Stepping into the world of Artificial Intelligence can feel like walking into a room where everyone speaks a slightly different language—models, datasets, inference, training loops. The AI-900 certification doesn’t expect you to be fluent, but it does expect you to understand the conversation.
Think of it less as a technical barrier—and more as a readiness checkpoint.
- Foundational Understanding of AI Concepts Before anything else, you need clarity on what AI actually is—beyond the buzzwords. Key concepts to be comfortable with: • Difference between Artificial Intelligence, Machine Learning, and Deep Learning • Basic idea of training vs inference • What models, datasets, and algorithms represent You don’t need to build models—but you should understand how they behave.
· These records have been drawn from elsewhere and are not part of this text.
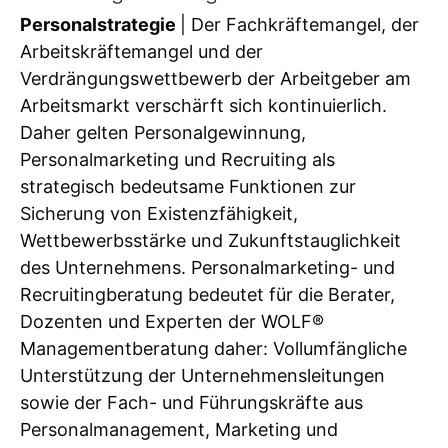
Personalstrategie
| Der Fachkräftemangel, der
Arbeitskräftemangel und der
Verdrängungswettbewerb der Arbeitgeber am
Arbeitsmarkt verschärft sich kontinuierlich.
Daher gelten Personalgewinnung,
Personalmarketing und Recruiting als
strategisch bedeutsame Funktionen zur
Sicherung von Existenzfähigkeit,
Wettbewerbsstärke und Zukunftstauglichkeit
des Unternehmens. Personalmarketing- und
Recruitingberatung bedeutet für die Berater,
Dozenten und Experten der WOLF®
Managementberatung daher: Vollumfängliche
Unterstützung der Unternehmensleitungen
sowie der Fach- und Führungskräfte aus
Personalmanagement, Marketing und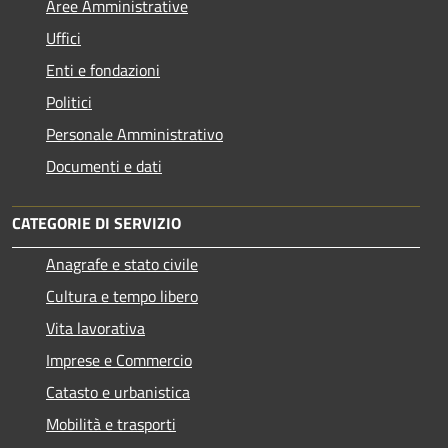
Aree Amministrative
Uffici
Enti e fondazioni
Politici
Personale Amministrativo
Documenti e dati
CATEGORIE DI SERVIZIO
Anagrafe e stato civile
Cultura e tempo libero
Vita lavorativa
Imprese e Commercio
Catasto e urbanistica
Mobilità e trasporti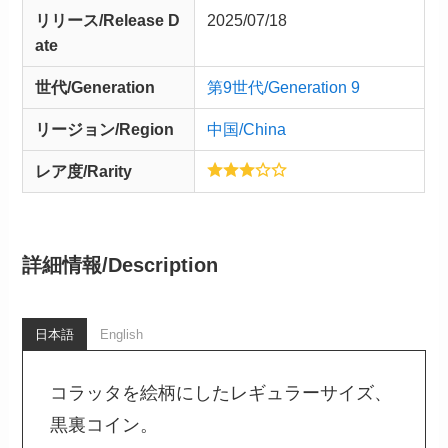
リリース/
Release
D
2025/07/18
ate
世代/Generation
第9世代/Generation 9
リージョン/Region
中国/China
レア度/Rarity
詳細情報/
Description
日本語
English
コラッタを絵柄にしたレギュラーサイズ、
黒裏コイン。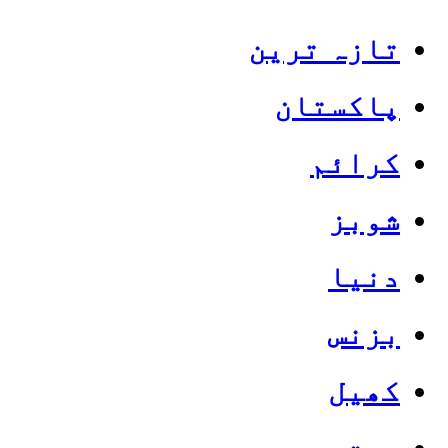
تازہ ترین
پاکستان
کرائم
شوبز
دنیا
بزنس
کھیل
صحت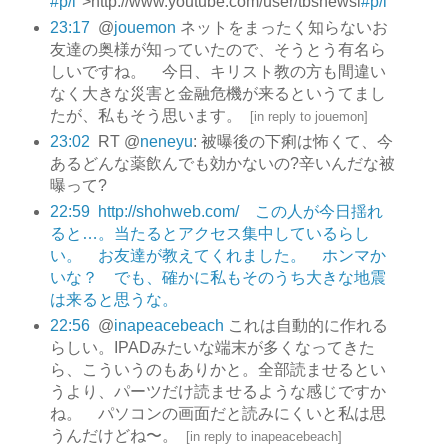
#p/l
">http://www.youtube.com/user/tbsnewsi
#p/l
23:17
@
jouemon
ネットをまったく知らないお
友達の奥様が知っていたので、そうとう有名ら
しいですね。 今日、キリスト教の方も間違い
なく大きな災害と金融危機が来るというてまし
たが、私もそう思います。
[
in reply to jouemon
]
23:02
RT @
neneyu
: 被曝後の下痢は怖くて、今
あるどんな薬飲んでも効かないの?辛いんだな被
曝って?
22:59
http://shohweb.com/ この人が今日揺れ
ると…。当たるとアクセス集中しているらし
い。 お友達が教えてくれました。 ホンマか
いな？ でも、確かに私もそのうち大きな地震
は来ると思うな。
22:56
@
inapeacebeach
これは自動的に作れる
らしい。IPADみたいな端末が多くなってきた
ら、こういうのもありかと。全部読ませるとい
うより、パーツだけ読ませるような感じですか
ね。 パソコンの画面だと読みにくいと私は思
うんだけどね〜。
[
in reply to inapeacebeach
]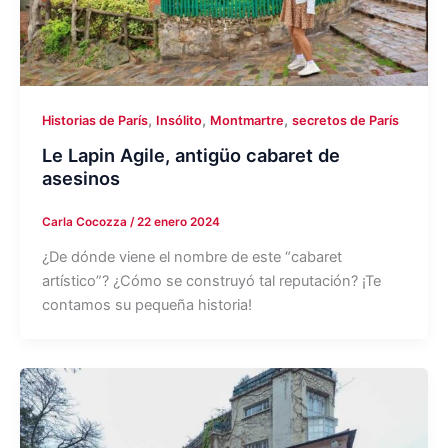
,
,
,
Historias de París
Insólito
Montmartre
secretos de París
Le Lapin Agile, antigüo cabaret de
asesinos
Carla Cocozza
/
22 enero 2024
¿De dónde viene el nombre de este “cabaret
artístico”? ¿Cómo se construyó tal reputación? ¡Te
contamos su pequeña historia!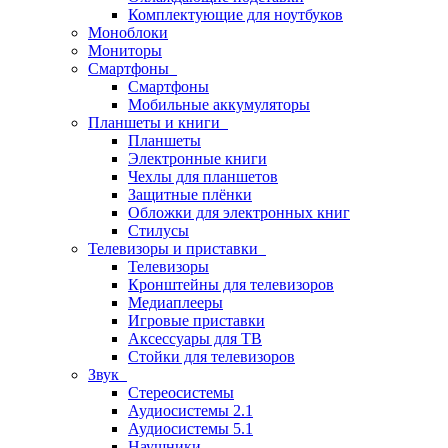
Комплектующие для ноутбуков
Моноблоки
Мониторы
Смартфоны
Смартфоны
Мобильные аккумуляторы
Планшеты и книги
Планшеты
Электронные книги
Чехлы для планшетов
Защитные плёнки
Обложки для электронных книг
Стилусы
Телевизоры и приставки
Телевизоры
Кронштейны для телевизоров
Медиаплееры
Игровые приставки
Аксессуары для ТВ
Стойки для телевизоров
Звук
Стереосистемы
Аудиосистемы 2.1
Аудиосистемы 5.1
Наушники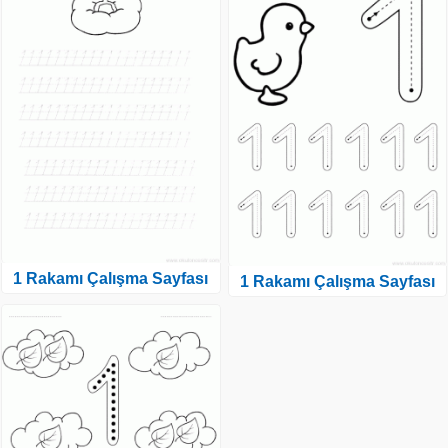
1 Rakamı Çalışma Sayfası
1 Rakamı Çalışma Sayfası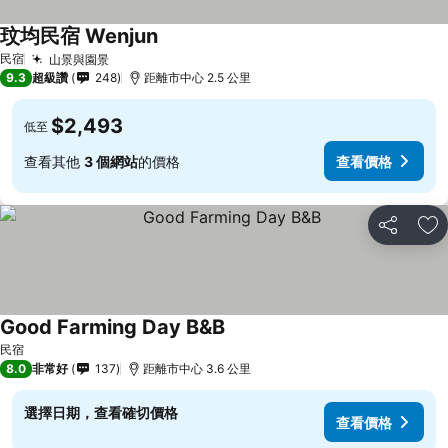
玟均民宿 Wenjun
查看價格
民宿
山景與園景
查看價格
9.3
超級讚
248
距離市中心 2.5 公里
$2,493
低至
查看其他
3 個網站
的價格
查看價格
分享
加
Good Farming Day B&B
查看價格
民宿
8.0
非常好
137
距離市中心 3.6 公里
選擇日期，查看確切價格
查看價格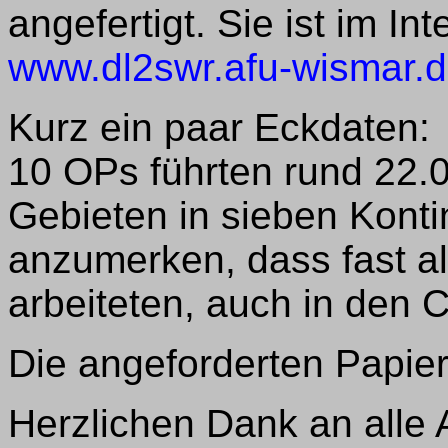
angefertigt. Sie ist im In
www.dl2swr.afu-wismar.
Kurz ein paar Eckdaten:
10 OPs führten rund 22
Gebieten in sieben Konti
anzumerken, dass fast al
arbeiteten, auch in den 
Die angeforderten Papie
Herzlichen Dank an alle 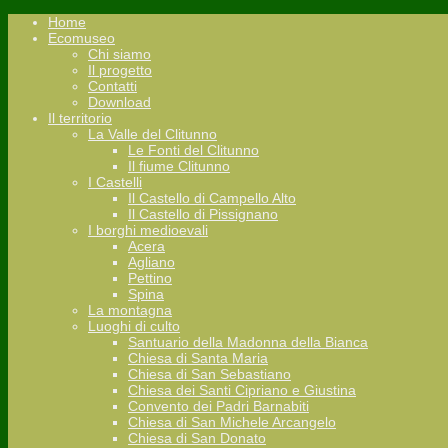
Home
Ecomuseo
Chi siamo
Il progetto
Contatti
Download
Il territorio
La Valle del Clitunno
Le Fonti del Clitunno
Il fiume Clitunno
I Castelli
Il Castello di Campello Alto
Il Castello di Pissignano
I borghi medioevali
Acera
Agliano
Pettino
Spina
La montagna
Luoghi di culto
Santuario della Madonna della Bianca
Chiesa di Santa Maria
Chiesa di San Sebastiano
Chiesa dei Santi Cipriano e Giustina
Convento dei Padri Barnabiti
Chiesa di San Michele Arcangelo
Chiesa di San Donato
- Basic Knowledge of Machine Learning AI-900 lightly touches Machine Learning concepts, so having a mental model helps. You should know: • Supervised vs Unsupervised learning • What is classification, regression, clustering • Concept of features and labels No equations. No heavy math. Just clarity.
- Familiarity with Cloud Computing Fundamentals Since the certification is Azure-focused, understanding cloud basics is non-negotiable. Key areas: • What is cloud computing (IaaS, PaaS, SaaS) • Basic idea of scalability, availability, and pricing models • Why AI services are hosted in the cloud If you’ve worked with AWS or Azure before, you’re already ahead.
- Awareness of Microsoft Azure AI Services AI-900 is not about building AI—it’s about understanding Azure AI capabilities. You should be aware of: • Azure Cognitive Services (Vision, Speech, Language) • Azure Machine Learning basics • Azure Bot Services • Azure OpenAI (high-level understanding) Think of it as knowing what tools exist and when to use them.
- Basic Data Literacy AI runs on data. You don’t need to be a data scientist, but you should understand: • Types of data (structured vs unstructured) • Importance of data quality • What is data preprocessing (high-level) • Why bias in data matters A simple question you should be able to answer: “What happens if your data is wrong?”